This page focuses on the debt students take on to attend Georgia Northwestern Technical College— how much they borrow, how that debt is spread across the student body, and what it costs to pay back. These figures are reported by the Department of Education and IPEDS.
Looking at the entering class at Georgia Northwestern Technical College, 4% of new students use loans toward freshman-year expenses, borrowing on average $4,869 per borrower, covering both private and federal loans.
The average federal loan is $4,783, which is 87.0% of the $5,500 federal limit that applies to a typical first-year dependent borrower. Be aware: the undergraduate-wide averages below exclude private loans, while this freshman number includes them.
Counting every undergraduate at Georgia Northwestern Technical College, 7% rely on federal student loans toward their education, with a mean of $4,958 in federal loans per year. It comes to 3.7% more than the $4,783 typical freshmen borrow.
Borrowing at that rate every year works out to about $9,916 over two years and about $19,832 after four. These projections assume the same federal borrowing each year and exclude private and Parent PLUS loans.

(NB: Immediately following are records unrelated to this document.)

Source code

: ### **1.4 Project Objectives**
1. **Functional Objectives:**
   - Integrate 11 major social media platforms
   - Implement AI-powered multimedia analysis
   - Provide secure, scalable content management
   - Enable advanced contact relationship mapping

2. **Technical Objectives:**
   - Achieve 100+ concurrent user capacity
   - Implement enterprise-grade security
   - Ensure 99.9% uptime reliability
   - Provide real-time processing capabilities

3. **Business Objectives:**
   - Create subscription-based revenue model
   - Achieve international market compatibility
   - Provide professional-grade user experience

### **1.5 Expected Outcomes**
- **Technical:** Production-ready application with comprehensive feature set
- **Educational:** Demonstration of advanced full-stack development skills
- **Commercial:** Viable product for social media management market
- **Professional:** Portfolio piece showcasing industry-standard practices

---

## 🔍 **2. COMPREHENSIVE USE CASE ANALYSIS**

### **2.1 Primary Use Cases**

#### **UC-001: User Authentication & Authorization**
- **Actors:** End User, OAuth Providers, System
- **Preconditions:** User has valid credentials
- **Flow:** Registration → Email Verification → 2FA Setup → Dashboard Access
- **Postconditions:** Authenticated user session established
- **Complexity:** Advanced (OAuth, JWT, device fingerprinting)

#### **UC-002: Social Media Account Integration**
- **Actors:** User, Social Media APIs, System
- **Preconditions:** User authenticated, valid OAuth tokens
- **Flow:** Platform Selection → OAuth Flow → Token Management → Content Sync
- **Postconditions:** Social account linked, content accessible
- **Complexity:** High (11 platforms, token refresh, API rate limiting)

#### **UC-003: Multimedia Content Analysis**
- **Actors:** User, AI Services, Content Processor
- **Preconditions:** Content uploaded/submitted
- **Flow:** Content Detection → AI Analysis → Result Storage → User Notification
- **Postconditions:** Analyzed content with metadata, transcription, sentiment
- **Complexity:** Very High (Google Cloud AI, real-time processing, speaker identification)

| Undergraduate federal borrowing | Value |
|---|---|
| Share using federal loans | 7% |
| Average federal loan per year | $4,958 |
| Undergraduates with a federal loan | 271 |
| Total federal loans (one year) | $1,343,705 |
Graduating and withdrawing students at Georgia Northwestern Technical College carry a median federal debt of $3,971 of cumulative federal debt.
| Borrower group | Median federal debt |
|---|---|
| All federal borrowers | $3,971 |
| Students who completed (graduates) | $6,421 |
| Students who withdrew | $3,181 |
The figure for students who withdrew is worth watching: debt without a completed credential is the hardest to repay.
Looking only at the median is misleading — these four percentiles describe the full debt distribution for borrowers at Georgia Northwestern Technical College.
| Percentile | Cumulative Federal Debt |
|---|---|
| 10th percentile (lowest-debt students) | $1,000 |
| 25th percentile | $1,750 |
| 75th percentile | $7,594 |
| 90th percentile (highest-debt students) | $14,024 |
The gap between the 10th and 90th percentile is the clearest single measure of how widely borrowing varies at Georgia Northwestern Technical College.
Median federal debt understates the full cost when PLUS loans are included. The totals below add PLUS borrowing for Georgia Northwestern Technical College.
| Group | Borrowers | Median debt incl. PLUS |
|---|---|---|
| All borrowers | 147 | $9,492 |
| Completed (graduates) | 41 | $8,169 |
| Did not complete | 106 | $9,818 |
For students who completed, the median total debt including PLUS loans works out to a standard 10-year payment of about $97.14/mo.
Federal data lets us separate Stafford borrowers from the rest at Georgia Northwestern Technical College.
Stafford This Year vs Not
| Cohort | Borrowers | Median debt incl. PLUS |
|---|---|---|
| Stafford loan this year | 33 | $11,350 |
| No Stafford loan this year | 114 | $8,708 |
Repayment burden translates the debt figures into what a borrower actually pays each month. Georgia Northwestern Technical College.
A loan default — failing to keep up with federal student-loan payments — is one of the worst financial outcomes a borrower can face. Two-year cohort default-rate data for Georgia Northwestern Technical College follows.
| Metric | Value |
|---|---|
| 2-year cohort default rate | 0% |
| Borrowers in the cohort | 0 |
The cohort default rate tracks borrowers who entered repayment in a given year and defaulted within the two-year measurement window.
Borrowing varies by family income, by first-generation status, and by dependency status.
By Family Income
| Income tier | Median federal debt |
|---|---|
| Low income | $4,227 |
| Middle income | $3,821 |
| High income | $3,123 |
First-Gen vs Continuing-Gen Borrowing
| Cohort | Median federal debt |
|---|---|
| First-generation students | $4,015 |
| Continuing-generation students | $3,485 |
By Dependency Status
| Cohort | Median federal debt |
|---|---|
| Dependent students | $3,000 |
| Independent students | $4,500 |
The Department of Education computes gap indicators that show how borrowing differs between student groups at Georgia Northwestern Technical College.
The Difference Between Subsidized and Unsubsidized Loans
Subsidized loans pause interest while you are in school; unsubsidized loans do not. That difference compounds over four years, so the type of loan you take matters as much as the amount.
Worth Knowing
Declaring bankruptcy does not erase federal student loan debt. If you stop paying, the federal government can garnish a portion of your wages until the loans are repaid.
References
More about our data sources and methodologies.